------ RECORDS FOR PROCESSING ------

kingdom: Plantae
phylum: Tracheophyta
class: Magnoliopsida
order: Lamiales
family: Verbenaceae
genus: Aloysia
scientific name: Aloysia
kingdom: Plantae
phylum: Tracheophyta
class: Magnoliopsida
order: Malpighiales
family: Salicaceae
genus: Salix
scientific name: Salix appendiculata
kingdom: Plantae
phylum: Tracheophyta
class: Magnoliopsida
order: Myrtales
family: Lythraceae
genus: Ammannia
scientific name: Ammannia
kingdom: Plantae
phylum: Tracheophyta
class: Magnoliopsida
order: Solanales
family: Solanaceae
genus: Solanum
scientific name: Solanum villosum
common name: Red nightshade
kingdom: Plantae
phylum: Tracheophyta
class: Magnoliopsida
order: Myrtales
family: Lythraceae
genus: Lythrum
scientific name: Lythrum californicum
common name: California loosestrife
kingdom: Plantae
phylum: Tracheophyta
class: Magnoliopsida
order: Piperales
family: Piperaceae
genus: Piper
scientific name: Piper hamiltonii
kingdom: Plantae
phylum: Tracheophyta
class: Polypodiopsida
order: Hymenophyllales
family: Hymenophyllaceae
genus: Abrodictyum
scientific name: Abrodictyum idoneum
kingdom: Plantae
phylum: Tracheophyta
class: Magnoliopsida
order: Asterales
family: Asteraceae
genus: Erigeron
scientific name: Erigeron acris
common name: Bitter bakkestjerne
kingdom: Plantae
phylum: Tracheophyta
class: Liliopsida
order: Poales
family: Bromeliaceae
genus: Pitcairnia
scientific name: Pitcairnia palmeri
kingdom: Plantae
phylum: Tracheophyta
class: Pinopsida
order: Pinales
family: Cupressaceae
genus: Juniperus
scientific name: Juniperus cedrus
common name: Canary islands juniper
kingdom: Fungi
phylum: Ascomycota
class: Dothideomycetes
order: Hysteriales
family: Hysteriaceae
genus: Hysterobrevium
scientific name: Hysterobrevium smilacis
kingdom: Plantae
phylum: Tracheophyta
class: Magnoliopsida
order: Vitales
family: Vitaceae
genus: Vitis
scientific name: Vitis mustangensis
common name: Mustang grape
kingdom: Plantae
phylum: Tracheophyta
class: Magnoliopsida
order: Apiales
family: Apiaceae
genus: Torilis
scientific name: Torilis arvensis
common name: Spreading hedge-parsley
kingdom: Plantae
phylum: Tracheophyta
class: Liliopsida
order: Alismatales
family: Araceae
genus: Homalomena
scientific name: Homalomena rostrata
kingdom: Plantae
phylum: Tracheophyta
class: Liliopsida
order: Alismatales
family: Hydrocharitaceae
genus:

------

WHAT NEEDS TO BE DONE: Turn the lines above into a Markdown table with a Row column for the row number and a Line column for the line itself. Leave out any blank lines.

RIGHT ANSWER:
| Row | Line |
|---|---|
| 1 | kingdom: Plantae |
| 2 | phylum: Tracheophyta |
| 3 | class: Magnoliopsida |
| 4 | order: Lamiales |
| 5 | family: Verbenaceae |
| 6 | genus: Aloysia |
| 7 | scientific name: Aloysia |
| 8 | kingdom: Plantae |
| 9 | phylum: Tracheophyta |
| 10 | class: Magnoliopsida |
| 11 | order: Malpighiales |
| 12 | family: Salicaceae |
| 13 | genus: Salix |
| 14 | scientific name: Salix appendiculata |
| 15 | kingdom: Plantae |
| 16 | phylum: Tracheophyta |
| 17 | class: Magnoliopsida |
| 18 | order: Myrtales |
| 19 | family: Lythraceae |
| 20 | genus: Ammannia |
| 21 | scientific name: Ammannia |
| 22 | kingdom: Plantae |
| 23 | phylum: Tracheophyta |
| 24 | class: Magnoliopsida |
| 25 | order: Solanales |
| 26 | family: Solanaceae |
| 27 | genus: Solanum |
| 28 | scientific name: Solanum villosum |
| 29 | common name: Red nightshade |
| 30 | kingdom: Plantae |
| 31 | phylum: Tracheophyta |
| 32 | class: Magnoliopsida |
| 33 | order: Myrtales |
| 34 | family: Lythraceae |
| 35 | genus: Lythrum |
| 36 | scientific name: Lythrum californicum |
| 37 | common name: California loosestrife |
| 38 | kingdom: Plantae |
| 39 | phylum: Tracheophyta |
| 40 | class: Magnoliopsida |
| 41 | order: Piperales |
| 42 | family: Piperaceae |
| 43 | genus: Piper |
| 44 | scientific name: Piper hamiltonii |
| 45 | kingdom: Plantae |
| 46 | phylum: Tracheophyta |
| 47 | class: Polypodiopsida |
| 48 | order: Hymenophyllales |
| 49 | family: Hymenophyllaceae |
| 50 | genus: Abrodictyum |
| 51 | scientific name: Abrodictyum idoneum |
| 52 | kingdom: Plantae |
| 53 | phylum: Tracheophyta |
| 54 | class: Magnoliopsida |
| 55 | order: Asterales |
| 56 | family: Asteraceae |
| 57 | genus: Erigeron |
| 58 | scientific name: Erigeron acris |
| 59 | common name: Bitter bakkestjerne |
| 60 | kingdom: Plantae |
| 61 | phylum: Tracheophyta |
| 62 | class: Liliopsida |
| 63 | order: Poales |
| 64 | family: Bromeliaceae |
| 65 | genus: Pitcairnia |
| 66 | scientific name: Pitcairnia palmeri |
| 67 | kingdom: Plantae |
| 68 | phylum: Tracheophyta |
| 69 | class: Pinopsida |
| 70 | order: Pinales |
| 71 | family: Cupressaceae |
| 72 | genus: Juniperus |
| 73 | scientific name: Juniperus cedrus |
| 74 | common name: Canary islands juniper |
| 75 | kingdom: Fungi |
| 76 | phylum: Ascomycota |
| 77 | class: Dothideomycetes |
| 78 | order: Hysteriales |
| 79 | family: Hysteriaceae |
| 80 | genus: Hysterobrevium |
| 81 | scientific name: Hysterobrevium smilacis |
| 82 | kingdom: Plantae |
| 83 | phylum: Tracheophyta |
| 84 | class: Magnoliopsida |
| 85 | order: Vitales |
| 86 | family: Vitaceae |
| 87 | genus: Vitis |
| 88 | scientific name: Vitis mustangensis |
| 89 | common name: Mustang grape |
| 90 | kingdom: Plantae |
| 91 | phylum: Tracheophyta |
| 92 | class: Magnoliopsida |
| 93 | order: Apiales |
| 94 | family: Apiaceae |
| 95 | genus: Torilis |
| 96 | scientific name: Torilis arvensis |
| 97 | common name: Spreading hedge-parsley |
| 98 | kingdom: Plantae |
| 99 | phylum: Tracheophyta |
| 100 | class: Liliopsida |
| 101 | order: Alismatales |
| 102 | family: Araceae |
| 103 | genus: Homalomena |
| 104 | scientific name: Homalomena rostrata |
| 105 | kingdom: Plantae |
| 106 | phylum: Tracheophyta |
| 107 | class: Liliopsida |
| 108 | order: Alismatales |
| 109 | family: Hydrocharitaceae |
| 110 | genus: |